> **Instruction**
Below are the records; copy exactly the stretch from the line containing "RNN cell (like" through the line containing "- Removed the dependency", both ends included, and nothing else.

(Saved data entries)
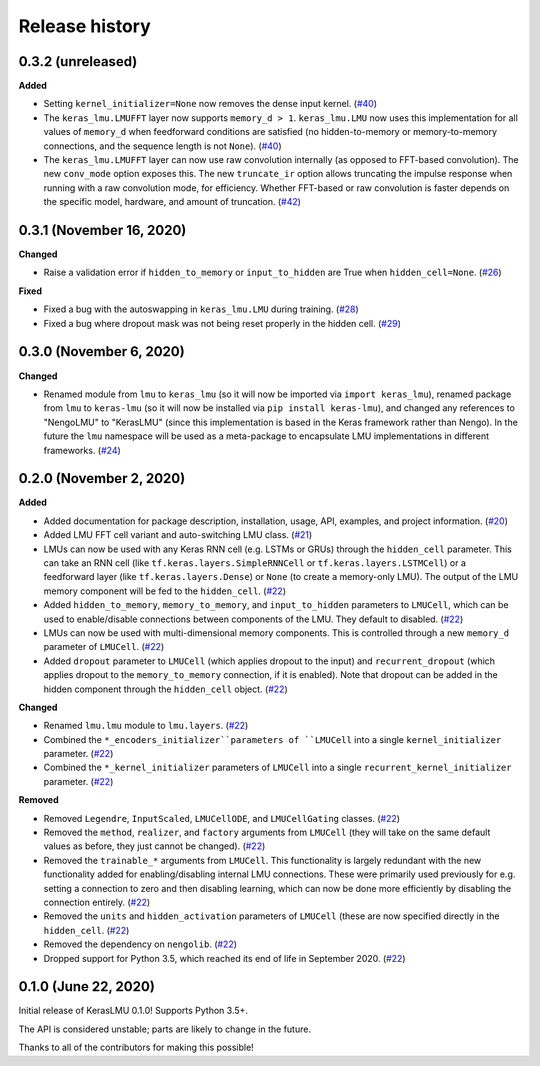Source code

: ***************
Release history
***************

.. Changelog entries should follow this format:

   version (release date)
   ======================

   **section**

   - One-line description of change (link to Github issue/PR)

.. Changes should be organized in one of several sections:

   - Added
   - Changed
   - Deprecated
   - Removed
   - Fixed

0.3.2 (unreleased)
==================

**Added**

- Setting ``kernel_initializer=None`` now removes the dense input kernel. (`#40`_)
- The ``keras_lmu.LMUFFT`` layer now supports ``memory_d > 1``. ``keras_lmu.LMU`` now
  uses this implementation for all values of ``memory_d`` when feedforward conditions
  are satisfied (no hidden-to-memory or memory-to-memory connections,
  and the sequence length is not ``None``). (`#40`_)
- The ``keras_lmu.LMUFFT`` layer can now use raw convolution internally (as opposed to
  FFT-based convolution). The new ``conv_mode`` option exposes this. The new
  ``truncate_ir`` option allows truncating the impulse response when running with a
  raw convolution mode, for efficiency. Whether FFT-based or raw convolution is faster
  depends on the specific model, hardware, and amount of truncation. (`#42`_)

.. _#40: https://github.com/nengo/keras-lmu/pull/40
.. _#42: https://github.com/nengo/keras-lmu/pull/42

0.3.1 (November 16, 2020)
=========================

**Changed**

- Raise a validation error if ``hidden_to_memory`` or ``input_to_hidden`` are True
  when ``hidden_cell=None``. (`#26`_)

**Fixed**

- Fixed a bug with the autoswapping in ``keras_lmu.LMU`` during training. (`#28`_)
- Fixed a bug where dropout mask was not being reset properly in the hidden cell.
  (`#29`_)

.. _#26: https://github.com/nengo/keras-lmu/pull/26
.. _#28: https://github.com/nengo/keras-lmu/pull/28
.. _#29: https://github.com/nengo/keras-lmu/pull/29


0.3.0 (November 6, 2020)
========================

**Changed**

- Renamed module from ``lmu`` to ``keras_lmu`` (so it will now be imported via
  ``import keras_lmu``), renamed package from ``lmu`` to
  ``keras-lmu`` (so it will now be installed via ``pip install keras-lmu``), and
  changed any references to "NengoLMU" to "KerasLMU" (since this implementation is
  based in the Keras framework rather than Nengo). In the future the ``lmu`` namespace
  will be used as a meta-package to encapsulate LMU implementations in different
  frameworks. (`#24`_)

.. _#24: https://github.com/abr/lmu/pull/24

0.2.0 (November 2, 2020)
========================

**Added**

- Added documentation for package description, installation, usage, API, examples,
  and project information. (`#20`_)
- Added LMU FFT cell variant and auto-switching LMU class. (`#21`_)
- LMUs can now be used with any Keras RNN cell (e.g. LSTMs or GRUs) through the
  ``hidden_cell`` parameter. This can take an RNN cell (like
  ``tf.keras.layers.SimpleRNNCell`` or ``tf.keras.layers.LSTMCell``) or a feedforward
  layer (like ``tf.keras.layers.Dense``) or ``None`` (to create a memory-only LMU).
  The output of the LMU memory component will be fed to the ``hidden_cell``.
  (`#22`_)
- Added ``hidden_to_memory``, ``memory_to_memory``, and ``input_to_hidden`` parameters
  to ``LMUCell``, which can be used to enable/disable connections between components
  of the LMU. They default to disabled. (`#22`_)
- LMUs can now be used with multi-dimensional memory components. This is controlled
  through a new ``memory_d`` parameter of ``LMUCell``. (`#22`_)
- Added ``dropout`` parameter to ``LMUCell`` (which applies dropout to the input)
  and ``recurrent_dropout`` (which applies dropout to the ``memory_to_memory``
  connection, if it is enabled). Note that dropout can be added in the hidden
  component through the ``hidden_cell`` object. (`#22`_)

**Changed**

- Renamed ``lmu.lmu`` module to ``lmu.layers``. (`#22`_)
- Combined the ``*_encoders_initializer``parameters of ``LMUCell`` into a single
  ``kernel_initializer`` parameter. (`#22`_)
- Combined the ``*_kernel_initializer`` parameters of ``LMUCell`` into a single
  ``recurrent_kernel_initializer`` parameter. (`#22`_)

**Removed**

- Removed ``Legendre``, ``InputScaled``, ``LMUCellODE``, and ``LMUCellGating``
  classes. (`#22`_)
- Removed the ``method``, ``realizer``, and ``factory`` arguments from ``LMUCell``
  (they will take on the same default values as before, they just cannot be changed).
  (`#22`_)
- Removed the ``trainable_*`` arguments from ``LMUCell``. This functionality is
  largely redundant with the new functionality added for enabling/disabling internal
  LMU connections. These were primarily used previously for e.g. setting a connection to
  zero and then disabling learning, which can now be done more efficiently by
  disabling the connection entirely. (`#22`_)
- Removed the ``units`` and ``hidden_activation`` parameters of ``LMUCell`` (these are
  now specified directly in the ``hidden_cell``. (`#22`_)
- Removed the dependency on ``nengolib``. (`#22`_)
- Dropped support for Python 3.5, which reached its end of life in September 2020.
  (`#22`_)

.. _#20: https://github.com/abr/lmu/pull/20
.. _#21: https://github.com/abr/lmu/pull/21
.. _#22: https://github.com/abr/lmu/pull/22

0.1.0 (June 22, 2020)
=====================

Initial release of KerasLMU 0.1.0! Supports Python 3.5+.

The API is considered unstable; parts are likely to change in the future.

Thanks to all of the contributors for making this possible!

> **Written answer**
  ``hidden_cell`` parameter. This can take an RNN cell (like
  ``tf.keras.layers.SimpleRNNCell`` or ``tf.keras.layers.LSTMCell``) or a feedforward
  layer (like ``tf.keras.layers.Dense``) or ``None`` (to create a memory-only LMU).
  The output of the LMU memory component will be fed to the ``hidden_cell``.
  (`#22`_)
- Added ``hidden_to_memory``, ``memory_to_memory``, and ``input_to_hidden`` parameters
  to ``LMUCell``, which can be used to enable/disable connections between components
  of the LMU. They default to disabled. (`#22`_)
- LMUs can now be used with multi-dimensional memory components. This is controlled
  through a new ``memory_d`` parameter of ``LMUCell``. (`#22`_)
- Added ``dropout`` parameter to ``LMUCell`` (which applies dropout to the input)
  and ``recurrent_dropout`` (which applies dropout to the ``memory_to_memory``
  connection, if it is enabled). Note that dropout can be added in the hidden
  component through the ``hidden_cell`` object. (`#22`_)

**Changed**

- Renamed ``lmu.lmu`` module to ``lmu.layers``. (`#22`_)
- Combined the ``*_encoders_initializer``parameters of ``LMUCell`` into a single
  ``kernel_initializer`` parameter. (`#22`_)
- Combined the ``*_kernel_initializer`` parameters of ``LMUCell`` into a single
  ``recurrent_kernel_initializer`` parameter. (`#22`_)

**Removed**

- Removed ``Legendre``, ``InputScaled``, ``LMUCellODE``, and ``LMUCellGating``
  classes. (`#22`_)
- Removed the ``method``, ``realizer``, and ``factory`` arguments from ``LMUCell``
  (they will take on the same default values as before, they just cannot be changed).
  (`#22`_)
- Removed the ``trainable_*`` arguments from ``LMUCell``. This functionality is
  largely redundant with the new functionality added for enabling/disabling internal
  LMU connections. These were primarily used previously for e.g. setting a connection to
  zero and then disabling learning, which can now be done more efficiently by
  disabling the connection entirely. (`#22`_)
- Removed the ``units`` and ``hidden_activation`` parameters of ``LMUCell`` (these are
  now specified directly in the ``hidden_cell``. (`#22`_)
- Removed the dependency on ``nengolib``. (`#22`_)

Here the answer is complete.